In the bottleneck, we reduced the dimensionality of the resulting feature maps from the encoder and employ a series of four global 3D transformer blocks, similar to those used in the Vision Transformer (ViT)31. These blocks perform global attention over all the downsampled feature maps. They excel at aggregating information from the entire feature map, enabling an understanding of the global context and providing a comprehensive representation to the decoder.

Attention gate

Instead of using regular concatenation in the skip connections such as those in U-Net17, we employed attention gates (AGs)30 to enhance the model’s ability to focus on target structures of varying shapes and sizes.
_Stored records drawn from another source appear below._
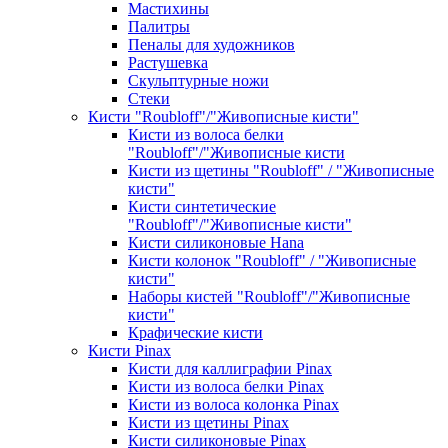
Мастихины
Палитры
Пеналы для художников
Растушевка
Скульптурные ножи
Стеки
Кисти "Roubloff"/"Живописные кисти"
Кисти из волоса белки
"Roubloff"/"Живописные кисти
Кисти из щетины "Roubloff" / "Живописные
кисти"
Кисти синтетические
"Roubloff"/"Живописные кисти"
Кисти силиконовые Hana
Кисти колонок "Roubloff" / "Живописные
кисти"
Наборы кистей "Roubloff"/"Живописные
кисти"
Крафические кисти
Кисти Pinax
Кисти для каллиграфии Pinax
Кисти из волоса белки Pinax
Кисти из волоса колонка Pinax
Кисти из щетины Pinax
Кисти силиконовые Pinax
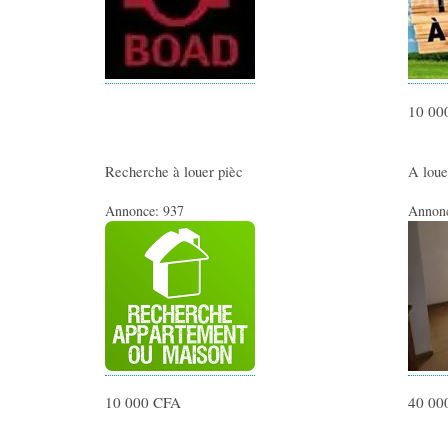
10 00
Recherche à louer pièc
A loue
Annonce:
937
Annon
10 000 CFA
40 00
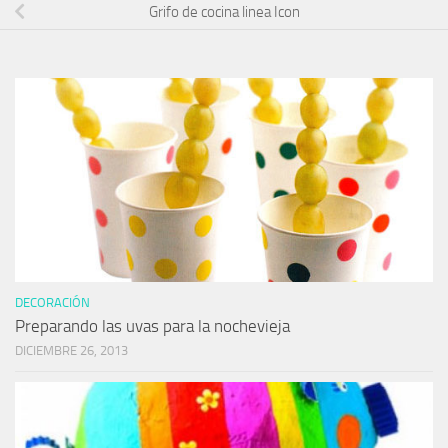
Grifo de cocina linea Icon
DECORACIÓN
Preparando las uvas para la nochevieja
DICIEMBRE 26, 2013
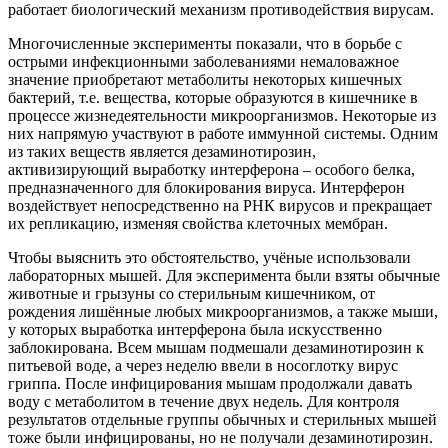
работает биологический механизм противодействия вирусам.
Многочисленные эксперименты показали, что в борьбе с
острыми инфекционными заболеваниями немаловажное
значение приобретают метаболиты некоторых кишечных
бактерий, т.е. вещества, которые образуются в кишечнике в
процессе жизнедеятельности микроорганизмов. Некоторые из
них напрямую участвуют в работе иммунной системы. Одним
из таких веществ является дезаминотирозин,
активизирующий выработку интерферона – особого белка,
предназначенного для блокирования вируса. Интерферон
воздействует непосредственно на РНК вирусов и прекращает
их репликацию, изменяя свойства клеточных мембран.
Чтобы выяснить это обстоятельство, учёные использовали
лабораторных мышей. Для эксперимента были взяты обычные
животные и грызуны со стерильным кишечником, от
рождения лишённые любых микроорганизмов, а также мыши,
у которых выработка интерферона была искусственно
заблокирована. Всем мышам подмешали дезаминотирозин к
питьевой воде, а через неделю ввели в носоглотку вирус
гриппа. После инфицирования мышам продолжали давать
воду с метаболитом в течение двух недель. Для контроля
результатов отдельные группы обычных и стерильных мышей
тоже были инфицированы, но не получали дезаминотирозин.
Attention gates automatically learn to suppress irrelevant regions in an input image while highlighting salient features relevant to a specific task.

Specifically, the output of the \(l^e\)-th TCFFM of the encoder, \(X_{l}^e\), is transformed via a linear projection into a key matrix \(K_l^e\) and a value matrix \(V_l^e\). This transformation encodes the spatial and contextual information necessary for the attention mechanism. The output feature maps after the \(l^d\)-th upsampling layer of the TCFFM in the decoder, denoted \(X_{l}^d\), serve as the query \(Q_l^d\). We apply one layer of the transformer block to \(Q_l^d\), \(K_l^e\), and \(V_l^e\) in the decoder, computing self-attention as previously described for the transformer block.